Closed luroy closed 2 months ago
Do you have a reproducible example?
Do you have a reproducible example?
These data are not published. Can I send them to you by e-mail?
Yes, of course. Or simply create a toy example.
Thank you for your quick reply, please find enclosed simulated data to reproduce the following error
data<-read.table('clipboard', h=T)
> bm<-glmmTMB(Tx_V~AB+Co1+(1|obs_V), weights=N_V, data = data, family="binomial")
> summary(bm)
Family: binomial ( logit )
Formula: Tx_V ~ AB + Co1 + (1 | obs_V)
Data: data
Weights: N_V
AIC BIC logLik deviance df.resid
634.2 643.6 -313.1 626.2 73
Random effects:
Conditional model:
Groups Name Variance Std.Dev.
obs_V (Intercept) 2.457 1.568
Number of obs: 77, groups: obs_V, 77
Conditional model:
Estimate Std. Error z value Pr(>|z|)
(Intercept) -0.0195336 0.3753013 -0.052 0.958
AB 0.0001774 0.0002368 0.749 0.454
Co1 0.2431589 0.1686284 1.442 0.149
> performance::r2(bm)
[1] NA
Once again, thank you for your help!
Does r2_somers()
work for you? In general, I recommend Somer's D when working with binomial models
@bwiernik Thanks for your reply. Using my example, it does not work : r2_somers(bm) Somers' Dxy NA
Besides, I "need" the base function (performance::r2) to work, since it's to run my psem :-)
I think it's due to a model "mis-specification". You have as many random effects groups as observations (i.e. nobs(bm)

Extracted records:
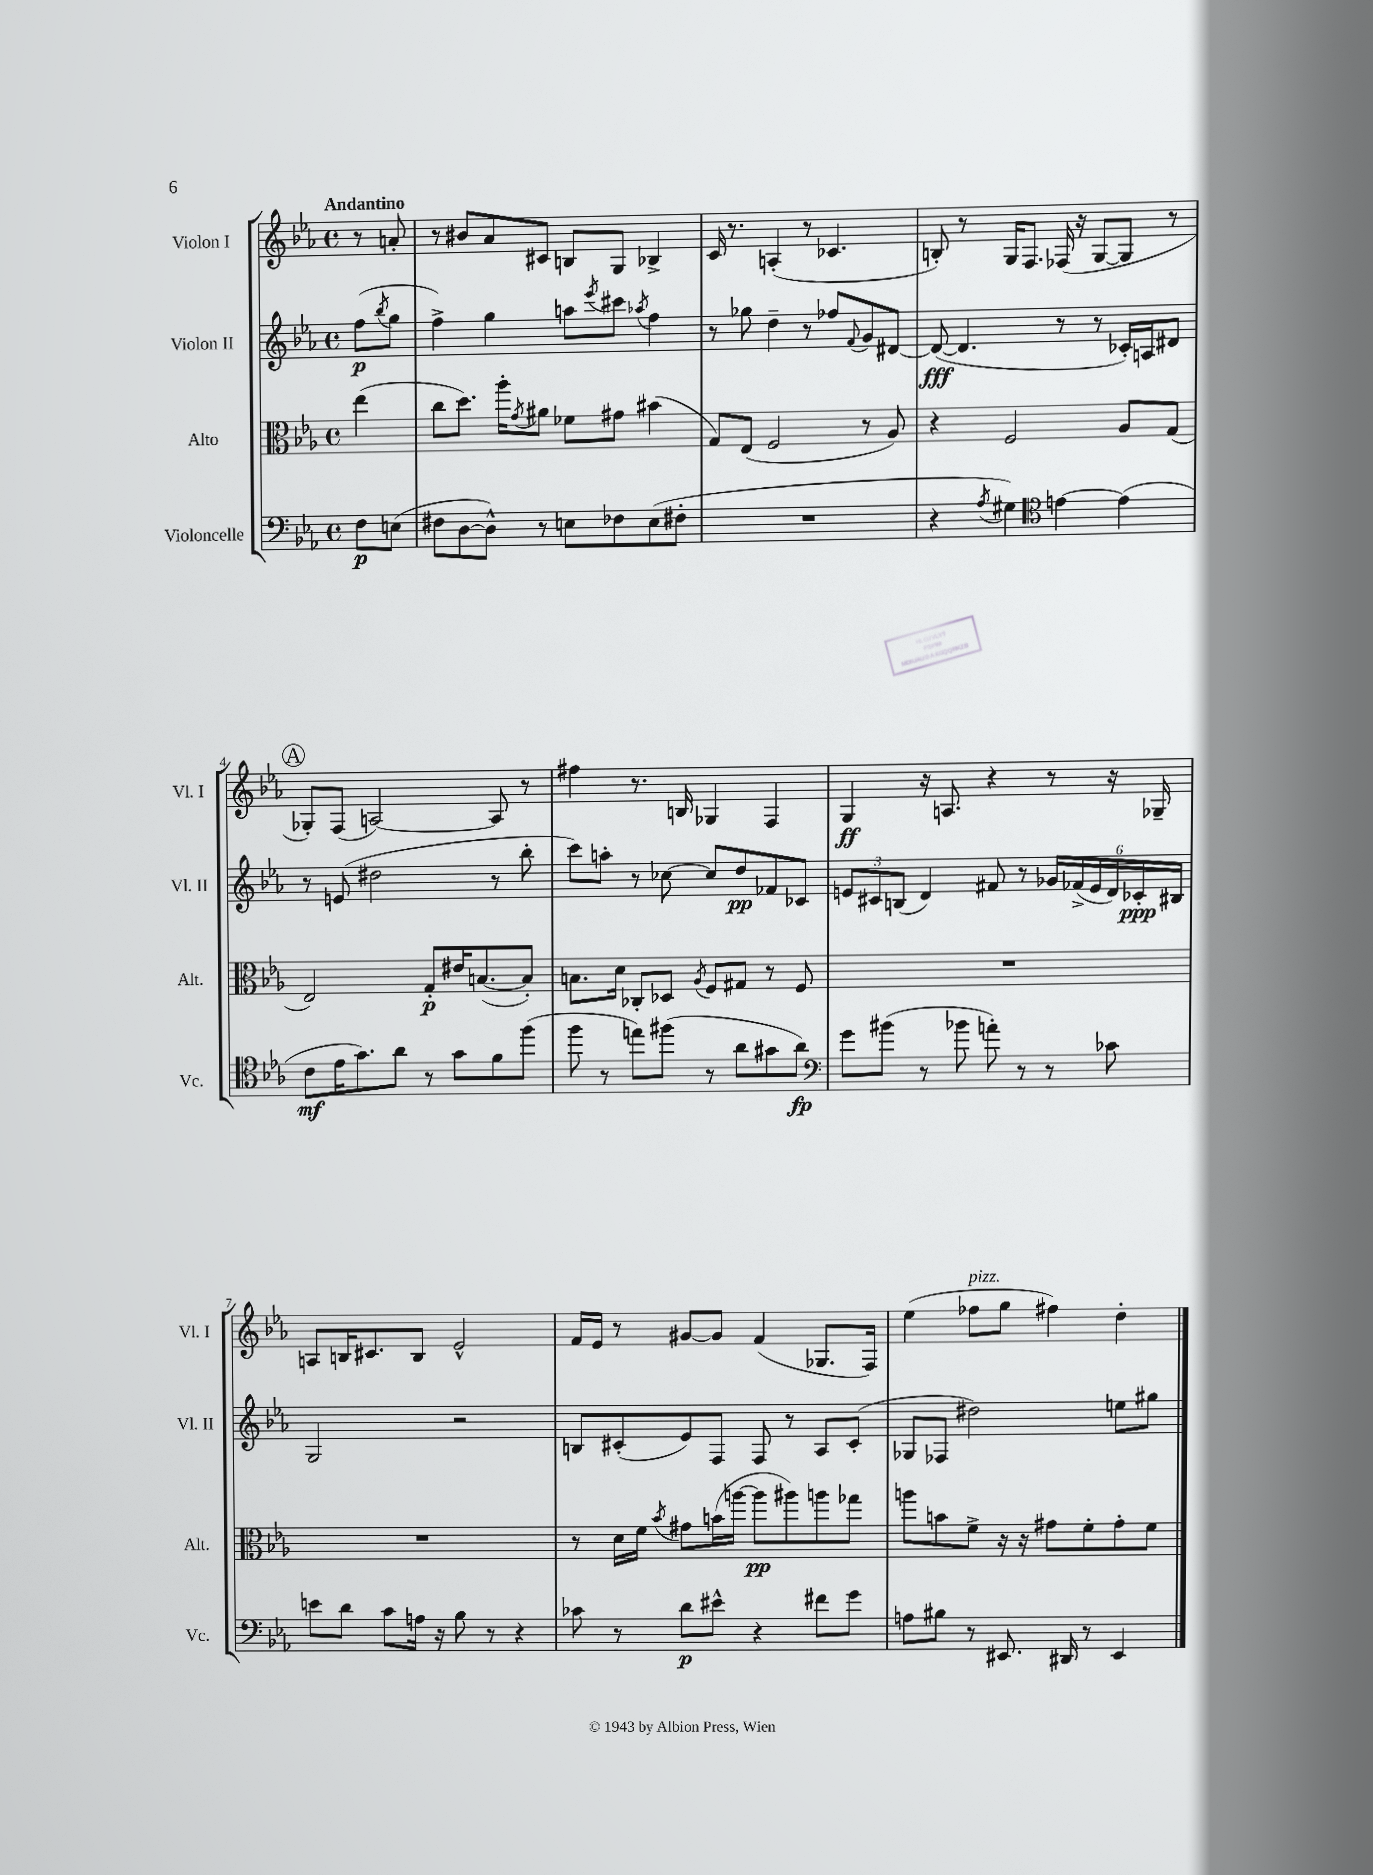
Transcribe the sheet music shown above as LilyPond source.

<<
\new StaffGroup <<
\new Staff = "s0" \with { instrumentName = "Violon I" shortInstrumentName = "Vl. I" } {
    \clef treble \key ees \major \defaultTimeSignature \time 4/4 \partial 4 \tempo "Andantino"
    r8 a'8-. |
    r8 bis'8 aes'8 cis'8 b8 g8 bes4-> |
    c'16 r8. a4-.( r8 ces'4. |
    b8-.) r8 g16 f8. fes16( r16 g8~ g8 r8 |
    \mark \markup { \circle "A" } ges8-.) f8( a2~) a8 r8 |
    fis''4 r8. b16 ges4 f4 |
    g4\ff r16 a8. r4 r8 r16 ges16-- |
    a8 b16 cis'8. b8 ees'2-^ |
    f'16 ees'16 r8 gis'8~ gis'8 f'4( ges8. f16) |
    ees''4( fes''8^\markup { \italic "pizz." } g''8 fis''4) d''4-. \bar "|." |
}
\new Staff = "s1" \with { instrumentName = "Violon II" shortInstrumentName = "Vl. II" } {
    \clef treble \key ees \major \defaultTimeSignature \time 4/4 \partial 4
    f''8\p( \acciaccatura { bes''8 } g''8 |
    f''4->) g''4 a''8 \acciaccatura { ees'''8 } cis'''8 \acciaccatura { aes''8 } f''4 |
    r8 ges''8 d''4-- r8 fes''8 \appoggiatura { f'8 } g'8 dis'8~ |
    dis'8~\fff( dis'4. r8 r8 ces'16-.) a16 dis'8 |
    \mark \markup { \circle "A" } r8 e'8( dis''2 r8 bes''8-. |
    c'''8) a''8-. r8 ces''8~ ces''8 d''8\pp fes'8 ces'8 |
    \tuplet 3/2 { e'8 cis'8 b8( } d'4) fis'8 r8 \tuplet 6/4 { ges'16 fes'16->( e'16 d'16) ces'16-.\ppp bis16 } |
    g2 r2 |
    b8 cis'8-.( ees'8) f8 f8 r8 aes8 cis'8-.( |
    ges8 fes8 dis''2) e''8 gis''8 \bar "|." |
}
\new Staff = "s2" \with { instrumentName = "Alto" shortInstrumentName = "Alt." } {
    \clef alto \key ees \major \defaultTimeSignature \time 4/4 \partial 4
    ees''4( |
    c''8 d''8.) aes''16-. \acciaccatura { g'8 } ais'8 fes'8 gis'8 bis'4( |
    g8) ees8( f2 r8 aes8) |
    r4 f2 aes8 g8( |
    \mark \markup { \circle "A" } ees2) g8-.\p eis'16 b8.~( b8-.) |
    b8. d'16 ces8-. des8 \acciaccatura { aes8 } f8 gis8 r8 f8 |
    R1 |
    R1 |
    r8 d'16 f'16 \acciaccatura { bes'8 } gis'8 b'16( a''16~ a''8\pp ais''8) a''8 ges''8 |
    a''8 b'8 f'8-> r16 r16 gis'8 f'8-. gis'8-. f'8 \bar "|." |
}
\new Staff = "s3" \with { instrumentName = "Violoncelle" shortInstrumentName = "Vc." } {
    \clef bass \key ees \major \defaultTimeSignature \time 4/4 \partial 4
    f8\p e8( |
    fis8 d8~ d8-^) r8 e8 fes8 e8( fis8-. |
    R1 |
    r4 \acciaccatura { aes8 } gis4) \clef tenor e'4~ e'4( |
    \mark \markup { \circle "A" } c'8\mf ees'16 g'8.) aes'8 r8 g'8 f'8 f''8( |
    f''8 r8 e''8) fis''8( r8 aes'8 gis'8 aes'8\fp) |
    \clef bass g'8 bis'8( r8 bes'8 a'8-.) r8 r8 ces'8 |
    e'8 d'8 c'8 a16 r16 bes8 r8 r4 |
    ces'8 r8 d'8\p eis'8-^ r4 fis'8 g'8 |
    a8 bis8 r8 eis,8. dis,16 r8 eis,4 \bar "|." |
}
>>
>>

- **TASKS TO COMPLETE**:
a) List every statistic named in the column header of the model-fit row in the glmmTMB thread.
b) Swap "toy example" for "small example" in the stretch of the glmmTMB thread from "Yes, of course." through "(1 | obs_V)", and write out that stretch.

- **SOLUTIONS BY TASK**:
a) AIC, BIC, logLik, deviance, df.resid

b)
Yes, of course. Or simply create a small example.
Thank you for your quick reply, please find enclosed simulated data to reproduce the following error
data<-read.table('clipboard', h=T)
> bm<-glmmTMB(Tx_V~AB+Co1+(1|obs_V), weights=N_V, data = data, family="binomial")
> summary(bm)
Family: binomial ( logit )
Formula: Tx_V ~ AB + Co1 + (1 | obs_V)